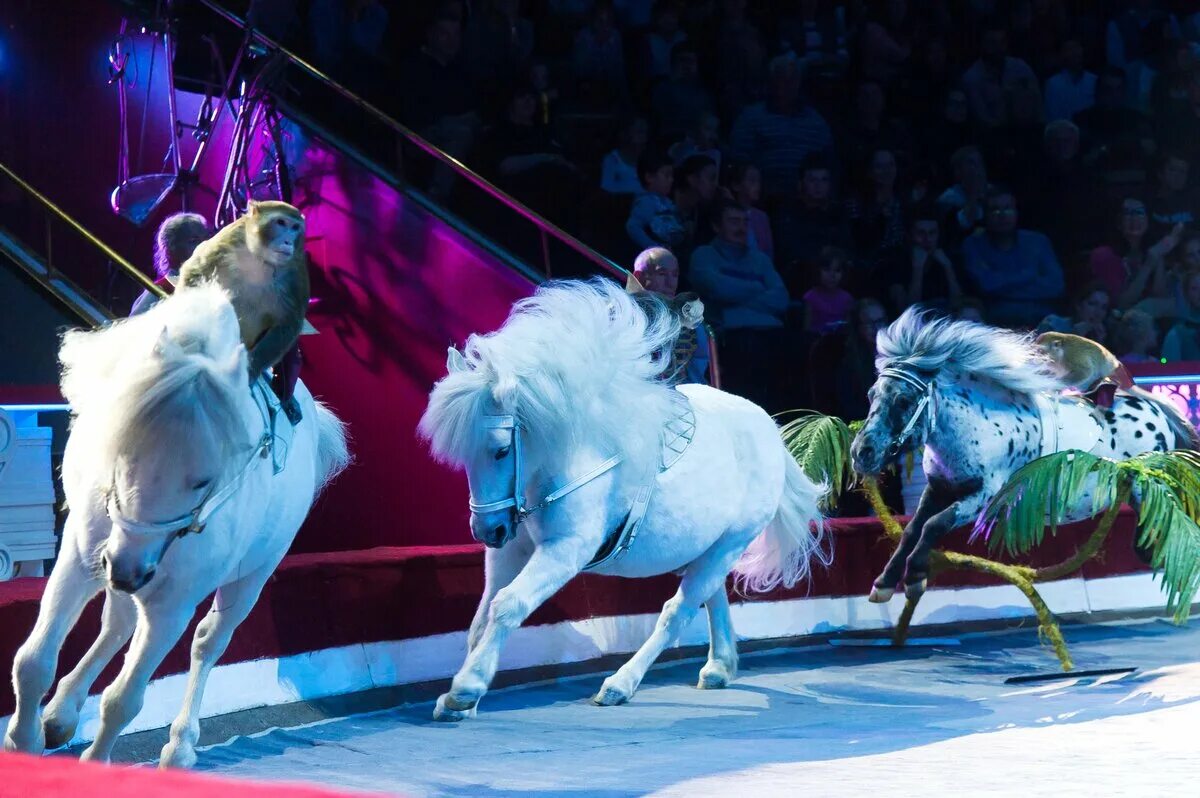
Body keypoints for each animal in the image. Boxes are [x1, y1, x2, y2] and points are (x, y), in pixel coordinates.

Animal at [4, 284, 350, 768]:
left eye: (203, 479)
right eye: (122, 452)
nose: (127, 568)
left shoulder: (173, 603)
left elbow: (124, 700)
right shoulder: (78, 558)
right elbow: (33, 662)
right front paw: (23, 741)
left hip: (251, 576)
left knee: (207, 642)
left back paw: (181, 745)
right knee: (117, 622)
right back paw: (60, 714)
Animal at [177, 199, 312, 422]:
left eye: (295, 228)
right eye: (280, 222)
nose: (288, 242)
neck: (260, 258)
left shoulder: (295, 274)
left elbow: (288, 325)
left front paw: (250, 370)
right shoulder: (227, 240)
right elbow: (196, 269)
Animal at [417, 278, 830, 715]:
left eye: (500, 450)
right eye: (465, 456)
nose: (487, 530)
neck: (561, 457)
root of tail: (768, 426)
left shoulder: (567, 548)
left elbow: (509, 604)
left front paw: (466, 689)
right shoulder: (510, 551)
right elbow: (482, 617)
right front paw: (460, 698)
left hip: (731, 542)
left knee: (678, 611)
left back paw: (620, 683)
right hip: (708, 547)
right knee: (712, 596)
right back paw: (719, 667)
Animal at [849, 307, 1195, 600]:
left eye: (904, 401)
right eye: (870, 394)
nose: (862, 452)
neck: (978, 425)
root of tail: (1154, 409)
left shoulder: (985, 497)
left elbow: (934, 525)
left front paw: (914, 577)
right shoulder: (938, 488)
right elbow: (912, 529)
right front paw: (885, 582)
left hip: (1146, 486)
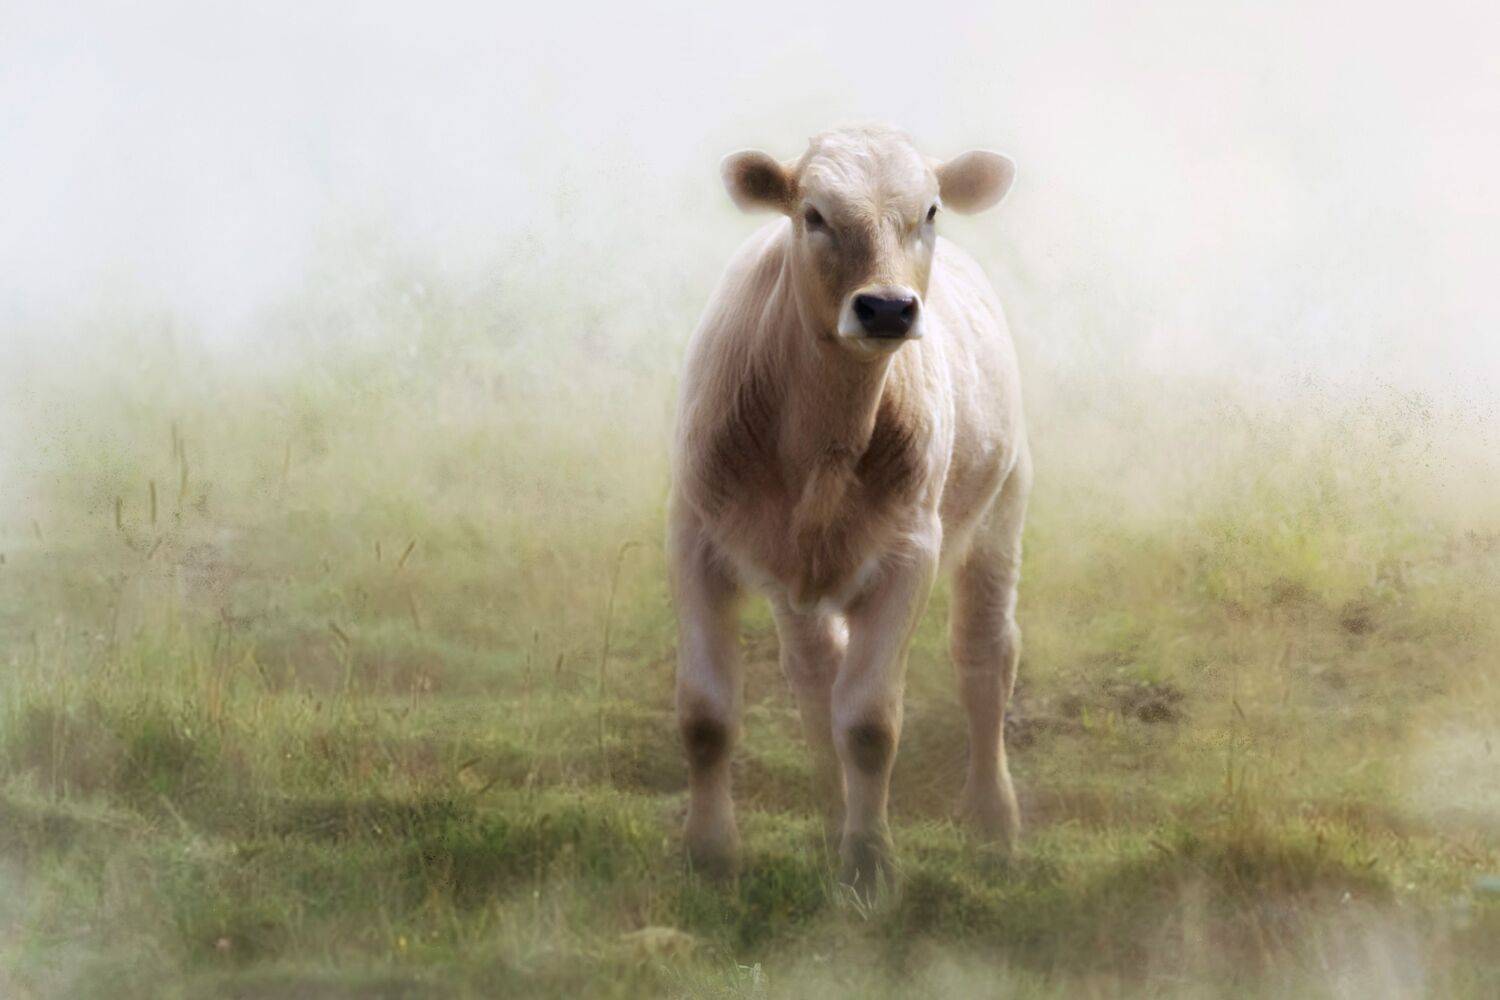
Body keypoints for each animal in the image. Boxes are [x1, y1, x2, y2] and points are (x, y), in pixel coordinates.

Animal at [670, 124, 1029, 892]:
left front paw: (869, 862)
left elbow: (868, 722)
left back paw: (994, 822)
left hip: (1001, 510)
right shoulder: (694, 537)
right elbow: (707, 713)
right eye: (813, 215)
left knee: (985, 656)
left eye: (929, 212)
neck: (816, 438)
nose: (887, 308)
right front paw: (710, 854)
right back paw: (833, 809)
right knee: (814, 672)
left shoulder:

----------------

Try it: Your task is an exact printout of the records above, with no pictures.

Exercise solution:
Body keypoints for each animal in the image. Boxes are [x1, y1, x2, y2] and points are (x, y), in pixel coordinates.

Animal at [4, 284, 350, 768]:
left eye: (203, 479)
right eye: (122, 452)
nose: (127, 568)
left shoulder: (173, 603)
left elbow: (124, 700)
right shoulder: (78, 558)
right elbow: (33, 662)
right front paw: (23, 741)
left hip: (251, 576)
left knee: (207, 642)
left back paw: (181, 745)
right knee: (117, 622)
right back paw: (60, 714)
Animal at [177, 199, 312, 422]:
left eye: (295, 228)
right eye: (280, 222)
nose: (288, 242)
neck: (260, 258)
left shoulder: (295, 274)
left elbow: (288, 325)
left front paw: (250, 370)
right shoulder: (227, 240)
right elbow: (196, 269)
Animal at [417, 278, 830, 715]:
left eye: (500, 450)
right eye: (465, 456)
nose: (487, 530)
neck: (561, 457)
root of tail: (768, 426)
left shoulder: (567, 548)
left elbow: (509, 604)
left front paw: (466, 689)
right shoulder: (510, 551)
right elbow: (482, 617)
right front paw: (460, 698)
left hip: (731, 542)
left knee: (678, 611)
left back paw: (620, 683)
right hip: (708, 547)
right knee: (712, 596)
right back paw: (719, 667)
Animal at [849, 307, 1195, 600]:
left eye: (904, 401)
right eye: (870, 394)
nose: (862, 452)
neck: (978, 425)
root of tail: (1154, 409)
left shoulder: (985, 497)
left elbow: (934, 525)
left front paw: (914, 577)
right shoulder: (938, 488)
right elbow: (912, 529)
right front paw: (885, 582)
left hip: (1146, 486)
Body keypoints for each animal in the image. Boxes are [x1, y1, x2, y2] and points are (x, y), in pixel coordinates.

Animal at [670, 124, 1029, 892]:
left front paw: (869, 862)
left elbow: (868, 722)
left back paw: (994, 822)
left hip: (1001, 510)
right shoulder: (694, 537)
right elbow: (707, 713)
right eye: (813, 215)
left knee: (985, 656)
left eye: (929, 212)
neck: (816, 438)
nose: (887, 308)
right front paw: (710, 854)
right back paw: (833, 809)
right knee: (814, 672)
left shoulder:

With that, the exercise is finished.